§ **ASSIGNMENT**
Could you repeat, word for word, the part of the rows that opens with the line containing "Disfrázate de colegiala" and closes with the line containing "Productos relacionados", both lines included?

§ **GIVEN RECORDS**
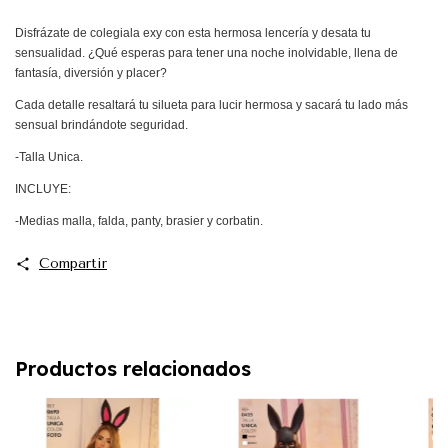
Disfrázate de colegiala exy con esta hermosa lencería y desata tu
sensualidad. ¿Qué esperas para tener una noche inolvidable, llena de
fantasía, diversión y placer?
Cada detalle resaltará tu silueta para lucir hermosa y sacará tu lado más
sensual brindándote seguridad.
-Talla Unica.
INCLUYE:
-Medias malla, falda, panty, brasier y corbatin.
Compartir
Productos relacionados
--
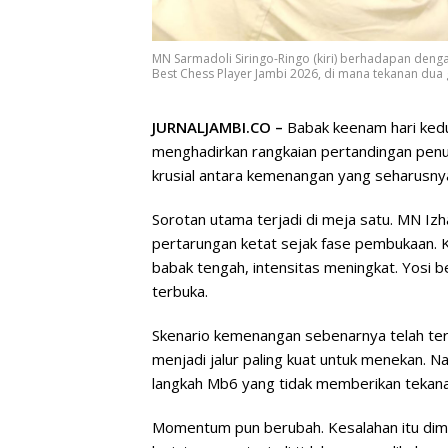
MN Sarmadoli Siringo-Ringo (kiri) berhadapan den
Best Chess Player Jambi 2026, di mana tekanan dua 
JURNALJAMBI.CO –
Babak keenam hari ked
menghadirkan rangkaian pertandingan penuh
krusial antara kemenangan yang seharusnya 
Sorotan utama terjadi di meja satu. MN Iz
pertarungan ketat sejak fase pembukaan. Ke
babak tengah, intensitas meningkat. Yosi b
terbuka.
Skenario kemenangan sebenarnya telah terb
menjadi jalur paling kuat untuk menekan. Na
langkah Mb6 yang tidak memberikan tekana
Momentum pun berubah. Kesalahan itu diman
--
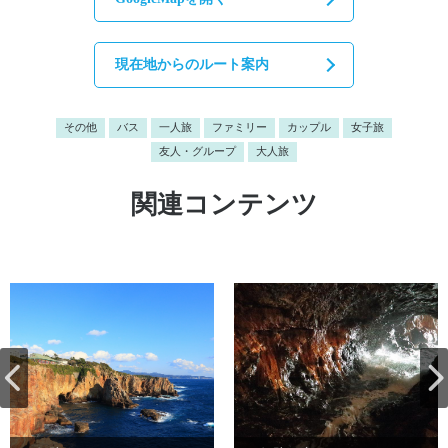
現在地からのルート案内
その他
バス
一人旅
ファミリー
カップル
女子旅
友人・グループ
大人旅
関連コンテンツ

§ **SOLUTION TO THIS TASK**
Disfrázate de colegiala exy con esta hermosa lencería y desata tu
sensualidad. ¿Qué esperas para tener una noche inolvidable, llena de
fantasía, diversión y placer?
Cada detalle resaltará tu silueta para lucir hermosa y sacará tu lado más
sensual brindándote seguridad.
-Talla Unica.
INCLUYE:
-Medias malla, falda, panty, brasier y corbatin.
Compartir
Productos relacionados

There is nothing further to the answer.